Beispiel: In einer Region wird bisher die Primärnachfrage nach Gesundheitsleistungen bedient. Lassen sich in der Region weitere Ärzte nieder und steigt damit die Arztdichte in der Region an, dehnt der individuelle Arzt die Nachfrage nach eigenen Gesundheitsleistungen über die medizinisch indizierte Primärnachfrage aus, um das bisherige Einkommen auch zukünftig zu realisieren (Einkommen-Zieltheorie).
Der permanente Nachfrageüberhang und der Zeitkosteneffekt sind gängige Erklärungen für den Nachfrageanstieg nach Gesundheitsleistungen bei zunehmender Arztdichte. Bei der These des permanenten Nachfrageüberhangs wird angenommen, dass im Gesundheitssektor ein Nachfrageüberhang besteht, der auch bei voller Kapazitätsauslastung der Ärzte nicht bedient werden kann. Dementsprechend steigt die Nachfrage parallel mit dem Angebot an, wenn sich in einer Region weitere Ärzte niederlassen.
Mit dem Zeitkosteneffekt lässt sich eine Ausdehnung der Leistungsmenge bei steigender Arztdichte auch mit rationalen Entscheidungen der Patienten begründen. Die Inanspruchnahme ärztlicher Leistungen ist mit Zeitkosten (Warte- und Wegezeiten) der Patienten verbunden. Mit steigender Arztdichte sinken die Zeitkosten der Patienten und es ist rational, die Nachfrage nach Gesundheitsleistungen auszudehnen.
Seit dem Inkrafttreten des Bundes-Behindertengleichstellungsgesetzes besteht die Verpflichtung, bis spätestens 1. 1. 2016 „die Diskriminierung von Menschen mit Behinderungen zu beseitigen“ (Herstellung eines stufenlosen Zugangs, bauliche Gestaltung von sanitären Anlagen usw.).
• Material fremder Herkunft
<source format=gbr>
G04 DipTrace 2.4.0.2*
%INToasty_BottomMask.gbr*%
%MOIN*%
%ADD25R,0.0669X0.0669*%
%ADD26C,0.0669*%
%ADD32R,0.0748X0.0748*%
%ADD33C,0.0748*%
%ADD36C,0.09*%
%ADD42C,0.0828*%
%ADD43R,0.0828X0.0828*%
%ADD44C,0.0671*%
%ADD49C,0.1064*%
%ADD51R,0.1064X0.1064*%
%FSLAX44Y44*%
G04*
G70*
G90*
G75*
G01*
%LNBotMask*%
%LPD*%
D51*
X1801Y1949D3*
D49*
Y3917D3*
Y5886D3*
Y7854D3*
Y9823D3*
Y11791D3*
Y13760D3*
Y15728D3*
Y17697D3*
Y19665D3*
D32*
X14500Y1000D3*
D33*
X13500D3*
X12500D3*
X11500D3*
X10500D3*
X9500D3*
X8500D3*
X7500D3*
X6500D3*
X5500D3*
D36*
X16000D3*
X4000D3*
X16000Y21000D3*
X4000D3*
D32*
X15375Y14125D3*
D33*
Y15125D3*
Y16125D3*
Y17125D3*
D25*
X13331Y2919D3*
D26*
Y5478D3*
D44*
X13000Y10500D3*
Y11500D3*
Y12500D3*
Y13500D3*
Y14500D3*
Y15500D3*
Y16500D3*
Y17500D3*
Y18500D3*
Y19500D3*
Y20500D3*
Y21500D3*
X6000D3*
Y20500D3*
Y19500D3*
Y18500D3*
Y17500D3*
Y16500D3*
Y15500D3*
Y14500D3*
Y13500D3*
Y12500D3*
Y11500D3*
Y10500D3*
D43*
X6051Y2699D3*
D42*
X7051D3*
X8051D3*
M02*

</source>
Sollte die Adaptierung aufgrund des tatsächlichen an der wirtschaftlichen Leistungsfähigkeit gemessenen Aufwands unzumutbar sein, sieht das Gesetz vor, dass zumindest eine maßgebliche Verbesserung der Situation erreicht werden muss.
Egal ob Hygieneverordnung, Barrierefreiheit, zunehmender forensischer Druck oder andere Erschwernisse, die auferlegt werden – die Kompensationsmechanismen des niedergelassenen Arztes, die durch Einkommen-Zieltheorie und angebotsinduzierte Nachfrage ausreichend erklärt werden, führen unweigerlich dazu, dass ebendort der Hebel des Unternehmers angesetzt wird.
Eine logische Konsequenz des Gesagten ist auch selbstverständlich die Ausweitung des Angebotes außerhalb der definierten Kassenleistungen.
Das Wissen um diese gesundheitsökonomischen Mechanismen sollte eigentlich dazu führen, dass Politik, Gesetzgebung und Sozialversicherungsträger vor der Einführung von praxiserschwerenden Maßnahmen über eine kompensatorische Abgeltung nachdenken um ein Überwälzen der Kosten auf den Konsumenten zu verhindern. „Stichwort Zwei-Klassen-Medizin“. Leider finden genau diese Zugeständnisse selten oder nie statt, zumeist aufgrund tief verwurzelter ideologischer Haltungen, die ÄrztInnen lieber als volontierende Heiler denn als gewinnorientierte Unternehmer sehen wollen.